Top of DATA FOR ANALYSIS
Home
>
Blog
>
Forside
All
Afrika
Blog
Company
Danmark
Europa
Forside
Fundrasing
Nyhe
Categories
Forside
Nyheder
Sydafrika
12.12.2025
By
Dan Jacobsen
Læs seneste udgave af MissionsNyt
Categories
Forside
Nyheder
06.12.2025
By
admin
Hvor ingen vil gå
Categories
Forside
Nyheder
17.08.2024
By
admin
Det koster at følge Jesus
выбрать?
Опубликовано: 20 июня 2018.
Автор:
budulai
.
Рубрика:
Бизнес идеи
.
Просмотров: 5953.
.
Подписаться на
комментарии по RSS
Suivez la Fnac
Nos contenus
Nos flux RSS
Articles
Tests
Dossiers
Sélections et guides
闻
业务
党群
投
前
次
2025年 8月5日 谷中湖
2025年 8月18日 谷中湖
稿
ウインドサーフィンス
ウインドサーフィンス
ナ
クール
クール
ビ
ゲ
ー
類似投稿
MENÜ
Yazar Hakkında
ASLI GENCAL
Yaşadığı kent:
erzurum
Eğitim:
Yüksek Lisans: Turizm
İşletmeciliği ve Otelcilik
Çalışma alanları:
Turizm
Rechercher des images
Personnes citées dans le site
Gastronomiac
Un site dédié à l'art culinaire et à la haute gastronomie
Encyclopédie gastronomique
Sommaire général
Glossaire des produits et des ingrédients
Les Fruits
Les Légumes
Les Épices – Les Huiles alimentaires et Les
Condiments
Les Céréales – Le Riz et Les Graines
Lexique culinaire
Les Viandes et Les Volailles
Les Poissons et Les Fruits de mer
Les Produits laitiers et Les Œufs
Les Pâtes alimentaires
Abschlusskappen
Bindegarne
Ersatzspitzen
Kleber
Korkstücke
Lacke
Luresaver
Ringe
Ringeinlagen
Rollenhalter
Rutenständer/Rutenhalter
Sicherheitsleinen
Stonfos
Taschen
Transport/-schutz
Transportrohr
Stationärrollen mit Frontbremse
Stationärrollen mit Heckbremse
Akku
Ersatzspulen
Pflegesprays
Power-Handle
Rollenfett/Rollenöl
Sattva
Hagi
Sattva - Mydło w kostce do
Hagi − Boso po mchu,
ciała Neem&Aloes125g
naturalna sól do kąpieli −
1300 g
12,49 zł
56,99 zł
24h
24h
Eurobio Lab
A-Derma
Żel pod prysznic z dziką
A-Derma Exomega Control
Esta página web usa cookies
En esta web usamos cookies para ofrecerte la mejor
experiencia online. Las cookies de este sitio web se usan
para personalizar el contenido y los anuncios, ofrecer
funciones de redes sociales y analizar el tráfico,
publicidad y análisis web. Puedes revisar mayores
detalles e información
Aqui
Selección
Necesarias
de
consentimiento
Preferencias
Bottom of DATA FOR ANALYSIS
### [WHAT TO WORK ON]
Copy out every line of the records above, keeping each one exactly as it appears.

### [OUTPUT BELOW]
Home
>
Blog
>
Forside
All
Afrika
Blog
Company
Danmark
Europa
Forside
Fundrasing
Nyhe
Categories
Forside
Nyheder
Sydafrika
12.12.2025
By
Dan Jacobsen
Læs seneste udgave af MissionsNyt
Categories
Forside
Nyheder
06.12.2025
By
admin
Hvor ingen vil gå
Categories
Forside
Nyheder
17.08.2024
By
admin
Det koster at følge Jesus
выбрать?
Опубликовано: 20 июня 2018.
Автор:
budulai
.
Рубрика:
Бизнес идеи
.
Просмотров: 5953.
.
Подписаться на
комментарии по RSS
Suivez la Fnac
Nos contenus
Nos flux RSS
Articles
Tests
Dossiers
Sélections et guides
闻
业务
党群
投
前
次
2025年 8月5日 谷中湖
2025年 8月18日 谷中湖
稿
ウインドサーフィンス
ウインドサーフィンス
ナ
クール
クール
ビ
ゲ
ー
類似投稿
MENÜ
Yazar Hakkında
ASLI GENCAL
Yaşadığı kent:
erzurum
Eğitim:
Yüksek Lisans: Turizm
İşletmeciliği ve Otelcilik
Çalışma alanları:
Turizm
Rechercher des images
Personnes citées dans le site
Gastronomiac
Un site dédié à l'art culinaire et à la haute gastronomie
Encyclopédie gastronomique
Sommaire général
Glossaire des produits et des ingrédients
Les Fruits
Les Légumes
Les Épices – Les Huiles alimentaires et Les
Condiments
Les Céréales – Le Riz et Les Graines
Lexique culinaire
Les Viandes et Les Volailles
Les Poissons et Les Fruits de mer
Les Produits laitiers et Les Œufs
Les Pâtes alimentaires
Abschlusskappen
Bindegarne
Ersatzspitzen
Kleber
Korkstücke
Lacke
Luresaver
Ringe
Ringeinlagen
Rollenhalter
Rutenständer/Rutenhalter
Sicherheitsleinen
Stonfos
Taschen
Transport/-schutz
Transportrohr
Stationärrollen mit Frontbremse
Stationärrollen mit Heckbremse
Akku
Ersatzspulen
Pflegesprays
Power-Handle
Rollenfett/Rollenöl
Sattva
Hagi
Sattva - Mydło w kostce do
Hagi − Boso po mchu,
ciała Neem&Aloes125g
naturalna sól do kąpieli −
1300 g
12,49 zł
56,99 zł
24h
24h
Eurobio Lab
A-Derma
Żel pod prysznic z dziką
A-Derma Exomega Control
Esta página web usa cookies
En esta web usamos cookies para ofrecerte la mejor
experiencia online. Las cookies de este sitio web se usan
para personalizar el contenido y los anuncios, ofrecer
funciones de redes sociales y analizar el tráfico,
publicidad y análisis web. Puedes revisar mayores
detalles e información
Aqui
Selección
Necesarias
de
consentimiento
Preferencias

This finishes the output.